阅读文本
'''
获取新浪读书频道,书的列表程序

using System;

using System.Net;

using System.IO;

using System.Text;

using System.Collections;

using System.Text.RegularExpressions;

namespace ConsoleApplication1

{

/// <summary>

/// Class1 的摘要说明。

/// </summary>

class Class1

{

/// <summary>

/// 应用程序的主入口点。

/// </summary>

[STAThread]

static void Main(string[] args)

{

string url="http://book.sina.com.cn/nzt/lit/dixiashi/index.shtml";

string content=Gethtml(url);

string[,] arr=new string[85,85];

arr[0,0]="";

for(int i=1;i<=84;i++)

{

url="<a href=/nzt/lit/dixiashi/"+i+".shtml target=_blank class=a03>";

string temp_1=GetChinese("[\u4e00-\u9fa5]",MID(content,url,80));//链接文字

string temp_2="Books_zg_"+i+".html";

arr[i,0]=temp_1;

arr[0,i]=temp_2;

}

content=Getlist(4,700,arr);

Writefile(@"C:\Documents and Settings\Administrator\桌面\index.html",content);

}

private static string MID(string Content,string StartString,int length)

{

string Intercept=Content;

int a=Intercept.IndexOf(StartString);

string aa=Intercept.Substring(a,length);

return aa;

}

/// <summary>

/// 获取网页html代码

/// </summary>

/// <param name="url"></param>

/// <returns></returns>

private static string Gethtml(string url)
'''
问题描述
根据上面的阅读文本,回答下列问题:
(a) Main 方法中 url 变量最初被赋予的网址是什么?
(b) for 循环中 i 从几循环到几?
(c) 程序最后通过 Writefile 写入的文件路径是什么?

给定记录
'''
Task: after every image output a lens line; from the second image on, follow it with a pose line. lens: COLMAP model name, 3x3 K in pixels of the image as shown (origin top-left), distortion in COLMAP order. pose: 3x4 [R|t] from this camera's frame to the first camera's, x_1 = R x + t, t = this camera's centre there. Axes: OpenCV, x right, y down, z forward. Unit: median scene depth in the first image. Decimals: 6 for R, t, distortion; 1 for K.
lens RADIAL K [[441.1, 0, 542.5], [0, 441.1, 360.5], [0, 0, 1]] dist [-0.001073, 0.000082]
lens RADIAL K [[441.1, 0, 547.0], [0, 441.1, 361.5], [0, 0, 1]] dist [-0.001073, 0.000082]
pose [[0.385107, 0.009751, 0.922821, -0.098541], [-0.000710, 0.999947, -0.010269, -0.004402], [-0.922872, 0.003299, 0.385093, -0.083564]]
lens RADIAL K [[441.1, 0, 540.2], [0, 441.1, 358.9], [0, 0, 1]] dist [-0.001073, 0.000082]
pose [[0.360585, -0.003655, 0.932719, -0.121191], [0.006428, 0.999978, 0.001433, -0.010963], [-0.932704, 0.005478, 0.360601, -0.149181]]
'''
'''
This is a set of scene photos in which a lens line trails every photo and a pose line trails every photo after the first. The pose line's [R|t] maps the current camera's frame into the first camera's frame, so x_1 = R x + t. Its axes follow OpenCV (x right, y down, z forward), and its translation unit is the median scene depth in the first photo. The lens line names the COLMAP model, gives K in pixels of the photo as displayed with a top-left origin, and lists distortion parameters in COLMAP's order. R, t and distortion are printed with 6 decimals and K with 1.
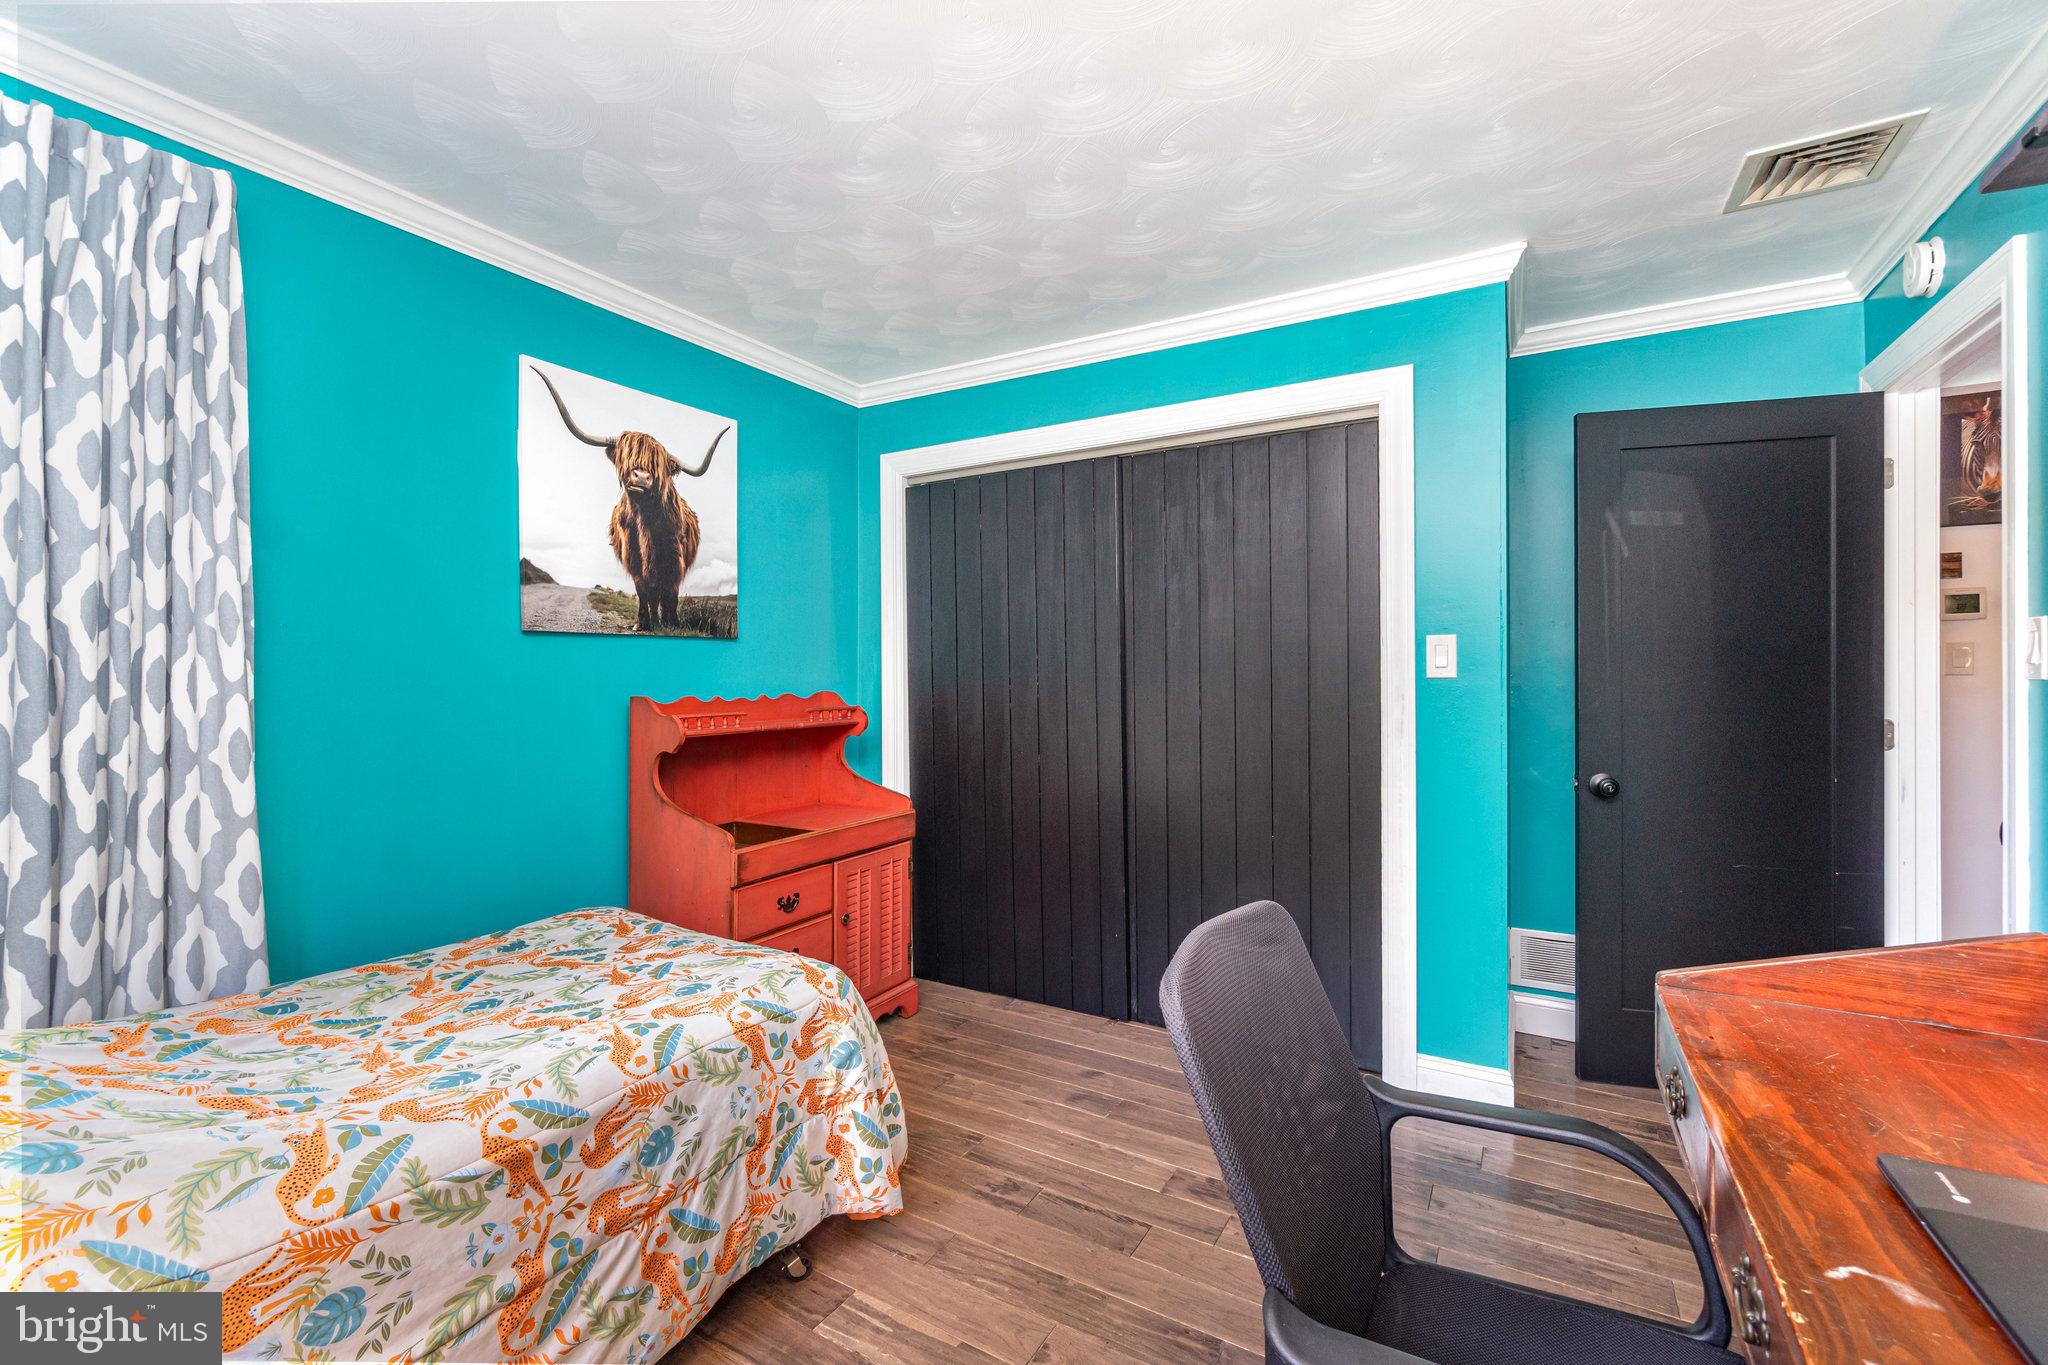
'''
问题解答
(a) http://book.sina.com.cn/nzt/lit/dixiashi/index.shtml
(b) 从 1 到 84。
(c) C:\Documents and Settings\Administrator\桌面\index.html